• Your objective
Each line of the material should be set down exactly. Pictures are not part of the copy.

• Data block
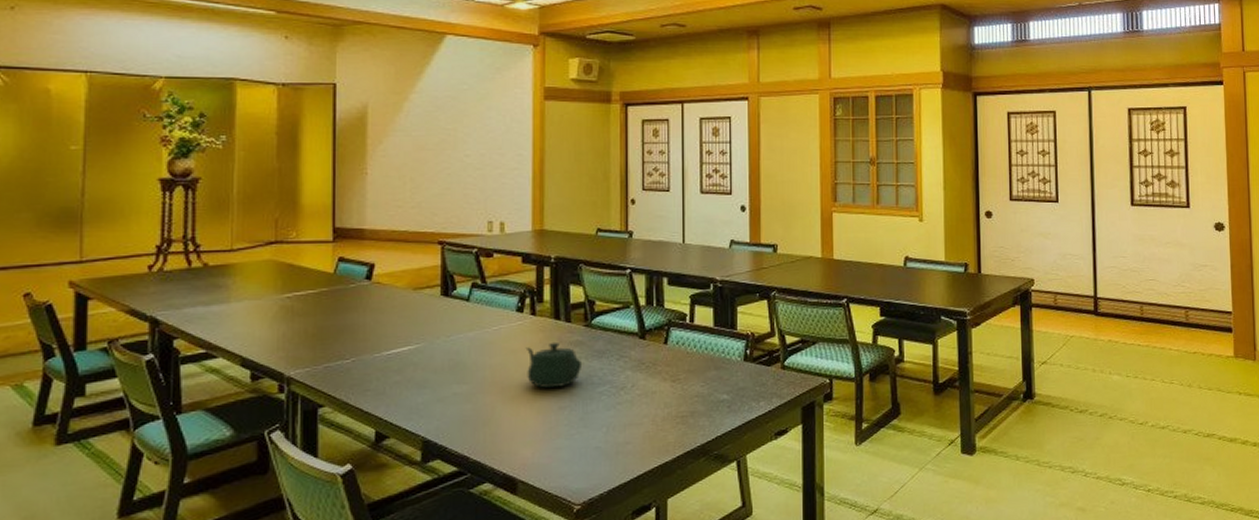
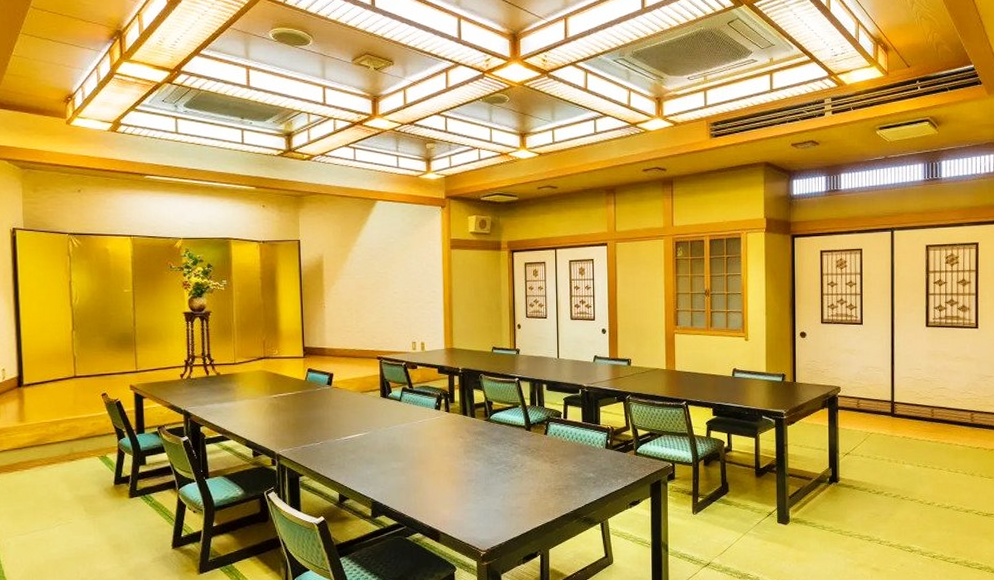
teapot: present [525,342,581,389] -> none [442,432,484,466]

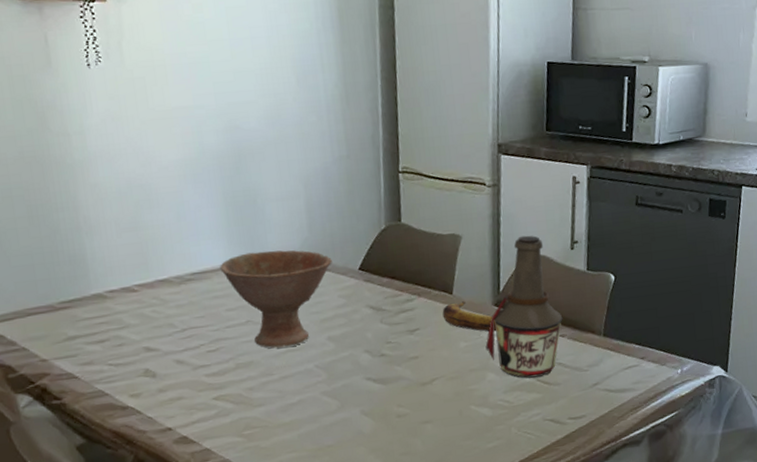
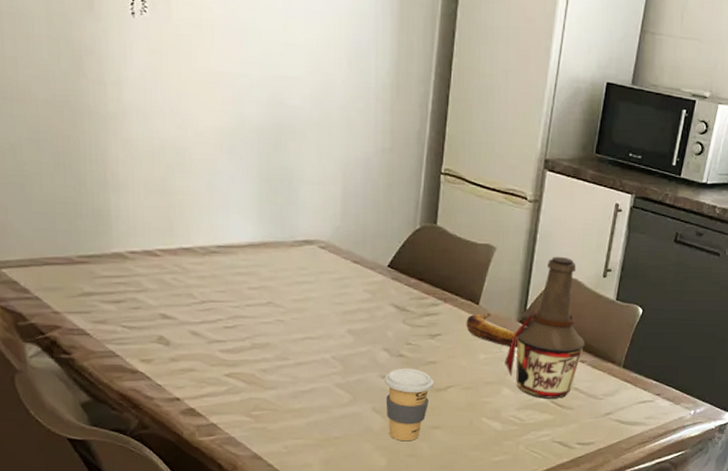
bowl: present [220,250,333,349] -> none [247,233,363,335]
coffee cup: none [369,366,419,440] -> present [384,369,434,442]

• Task response
teapot: present [525,342,581,389] -> none [442,432,484,466]

bowl: present [220,250,333,349] -> none [247,233,363,335]
coffee cup: none [369,366,419,440] -> present [384,369,434,442]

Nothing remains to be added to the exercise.